こんなスゴイ漫画がなぜ巻末?なぜ打ち切り?

今でも納得出来ない

思えば露骨に扱い悪かったもんなぁ・・・アオリとか超手抜きだし

取り敢えず
これからも応援して続編を待ちたいと思います

FULL本屋は
まだまだ
スメラギドレッサーズを応援しています
Re: 3巻発売!
3巻まで来ると確定的になるんですが、盛り上がり方が一瞬の輝きでは済まされないんですよね。
もう口が裂けてもマグレとは言えない、どこまで続くんだこの熱狂は…という領域へと入ってくるというか。

23話からは、毎週ラストの引きのパワーが狂ってましたねー。
あの啖呵が最高潮ではなくゴングだったという恐ろしさ。24話も、25話も、26話も、気温の上昇が止まらない。
しかもここまで圧倒的な勢いで突っ走りながら、なおかつ27話のアレという。ホント、狂ってますわ…。

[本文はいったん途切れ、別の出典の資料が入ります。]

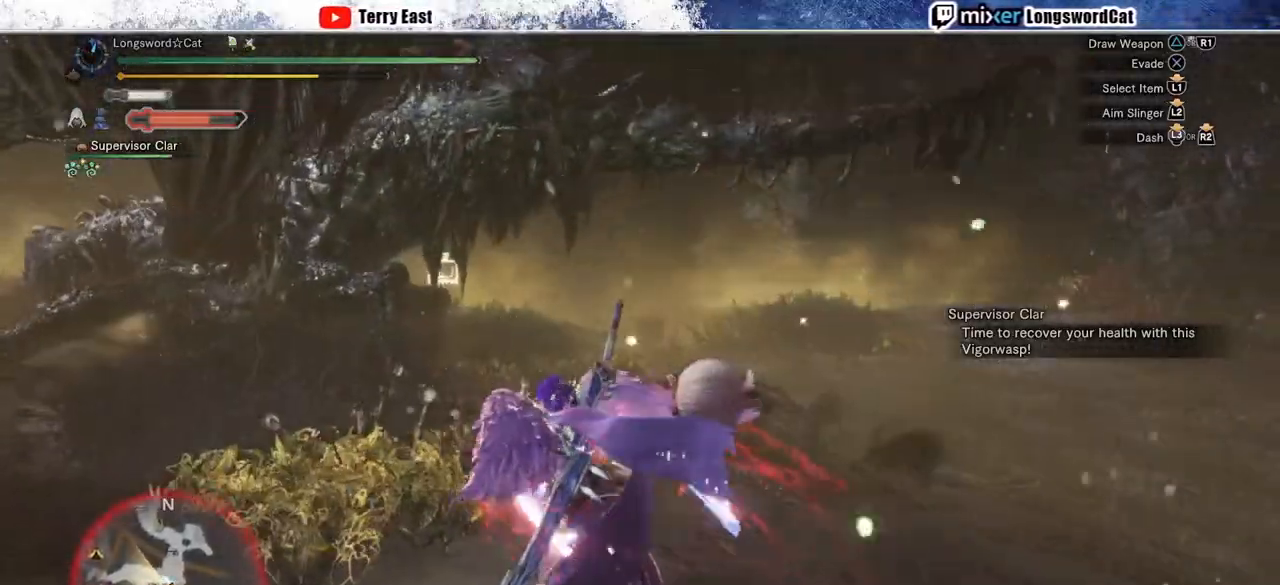
{"buttons": ["R2"], "left_stick": "up-left", "right_stick": "center", "events": []}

上がり続ける期待と、それを遥かに上回る熱さ。次週を楽しみに待つライブ感が最高でした。
いつであろうとも「最高の回は最新話」と断言できる熱量があった。
とにかく無念で仕方が無いんですが、一番悔しいのは松本先生だと思うので、
今はまず「素晴らしい作品をありがとうございました」と伝えたいです。4巻も楽しみですね。